FORT MYERS, FLA — It's amazing to think about how much the world can change in 60 years.
For example, let's take a trip back to 1957, when a gallon of gas was a whopping 24 cents.
And Elvis's "Jailhouse Rock" was topping the charts.
1957 was also the year, when a brave group of nine kids, put their lives on the line to desegregate Central High School in Arkansas.
At just 14-years-old, Carlotta LaNier was the youngest of the bunch, famously dubbed the "Little Rock Nine."
"I went to that school purposefully. I passed it everyday and it was one of the top 40 high schools in the country, in my neighborhood. Now, why wouldn't I want to go to the best that's available," said LaNier.
Lanier was in Southwest Florida to give a presentation at FGCU.
She tells Fox 4, she really hopes that younger generations appreciate the diversity around them in schools.

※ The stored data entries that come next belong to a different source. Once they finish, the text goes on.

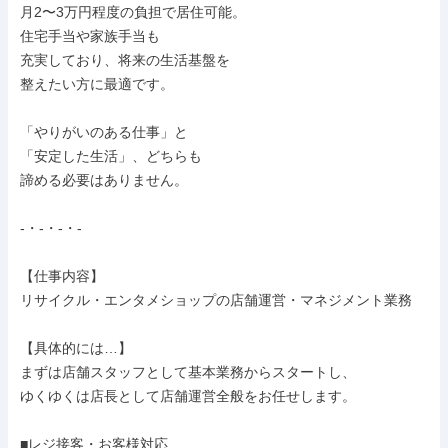
月2〜3万円程度の負担で居住可能。

住宅手当や家族手当も

充実しており、将来の生活基盤を

整えたい方に最適です。

「やりがいのある仕事」と

「安定した生活」、どちらも

諦める必要はありません。

-・-・-・-

【仕事内容】

リサイクル・エンタメショップの店舗運営・マネジメント業務

【具体的には…】

まずは店舗スタッフとして基本業務からスタートし、

ゆくゆくは店長として店舗運営全般をお任せします。

■レジ接客・お客様対応
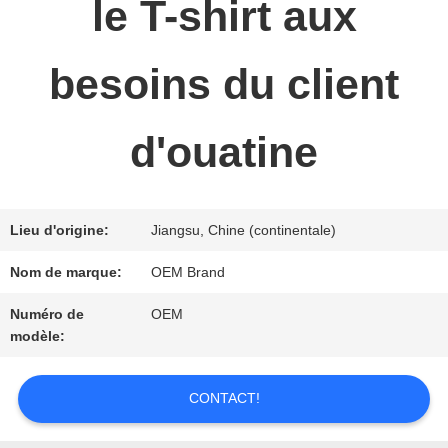
le T-shirt aux
NOUS
besoins du client
NOUVELLES
d'ouatine
DEMANDEZ
UNE
Lieu d'origine:
Jiangsu, Chine (continentale)
CITATION
Nom de marque:
OEM Brand
Numéro de
OEM
PLAN
modèle:
DU
CONTACT!
SITE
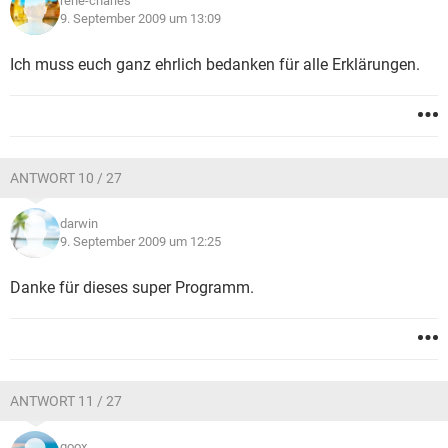
rene-charles
9. September 2009 um 13:09
Ich muss euch ganz ehrlich bedanken für alle Erklärungen.
ANTWORT 10 / 27
darwin
9. September 2009 um 12:25
Danke für dieses super Programm.
ANTWORT 11 / 27
goox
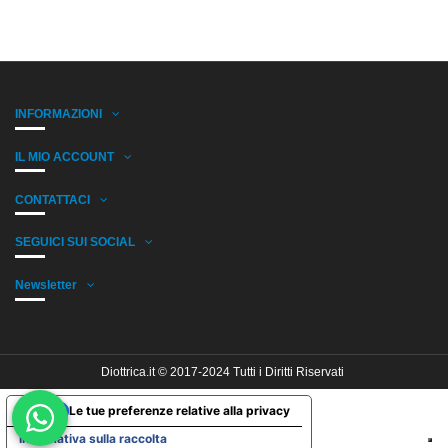
INFORMAZIONI
IL MIO ACCOUNT
CONTATTACI
SEGUICI SUI SOCIAL
Newsletter
Diottrica.it © 2017-2024 Tutti i Diritti Riservati
Le tue preferenze relative alla privacy
Informativa sulla raccolta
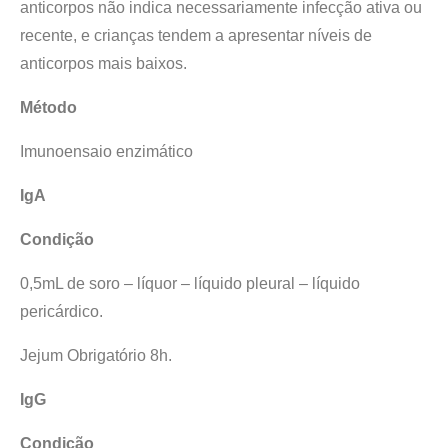
anticorpos não indica necessariamente infecção ativa ou
recente, e crianças tendem a apresentar níveis de
anticorpos mais baixos.
Método
Imunoensaio enzimático
IgA
Condição
0,5mL de soro – líquor – líquido pleural – líquido
pericárdico.
Jejum Obrigatório 8h.
IgG
Condição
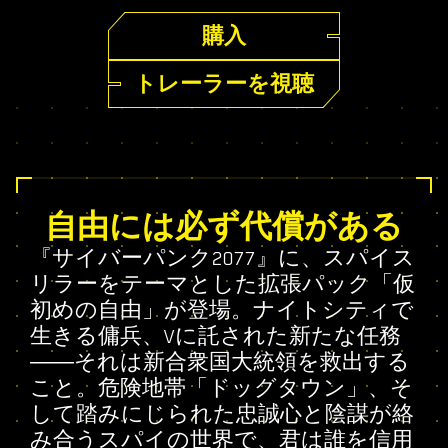
購入
トレーラーを視聴
自由には必ず代償がある
『サイバーパンク2077』に、スパイス
リラーをテーマとした拡張パック「仮
初めの自由」が登場。ナイトシティで
生きる傭兵、Vに託された新たな任務
――それは新合衆国大統領を救出する
こと。危険地帯「ドッグタウン」、そ
して踏みにじられた忠誠心と陰謀が絡
み合うスパイの世界で、君は誰を信用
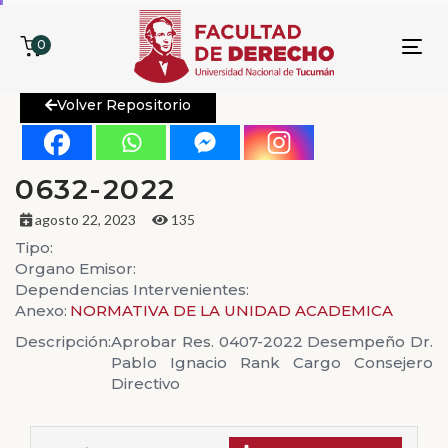
0
To
nav
Volver Repositorio
0632-2022
agosto 22, 2023
135
Tipo:
Organo Emisor:
Dependencias Intervenientes:
Anexo:
NORMATIVA DE LA UNIDAD ACADEMICA
Descripción:
Aprobar Res. 0407-2022 Desempeño Dr.
Pablo Ignacio Rank Cargo Consejero
Directivo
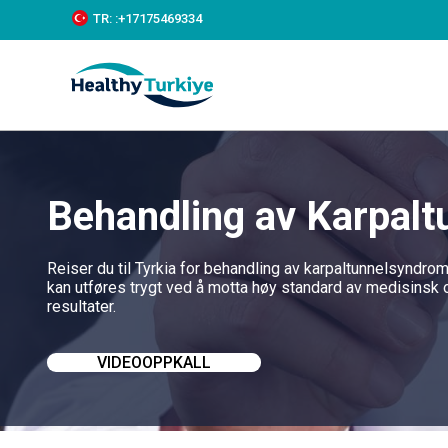
S
TR:
:+‪17175469334‬
k
i
p
t
o
c
o
n
t
Behandling av Karpalt
e
n
t
Reiser du til Tyrkia for behandling av karpaltunnelsyndro
kan utføres trygt ved å motta høy standard av medisinsk om
resultater.
VIDEOOPPKALL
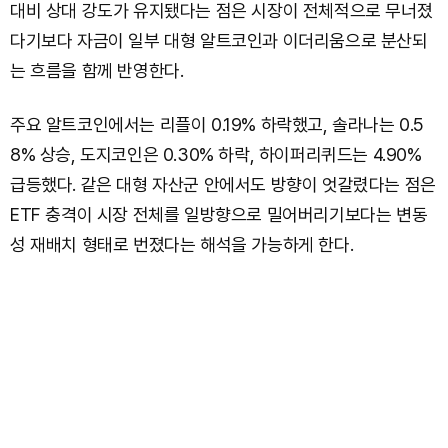
대비 상대 강도가 유지됐다는 점은 시장이 전체적으로 무너졌
다기보다 자금이 일부 대형 알트코인과 이더리움으로 분산되
는 흐름을 함께 반영한다.
주요 알트코인에서는 리플이 0.19% 하락했고, 솔라나는 0.5
8% 상승, 도지코인은 0.30% 하락, 하이퍼리퀴드는 4.90%
급등했다. 같은 대형 자산군 안에서도 방향이 엇갈렸다는 점은
ETF 충격이 시장 전체를 일방향으로 밀어버리기보다는 변동
성 재배치 형태로 번졌다는 해석을 가능하게 한다.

"They are sitting in a classroom with other kids that don't look like them, that it didn't just happen. That a lot of things had to take place prior for that to be available to them," said LaNier.
And she adds that it is up to those same young people to continue the work she started all those years ago, on a sunny September day.
"I would like for these kids to understand that they don't want to go back to that sort of thing. And unfortunately I see plenty signs of that and that is because people are being complacent," said LaNier.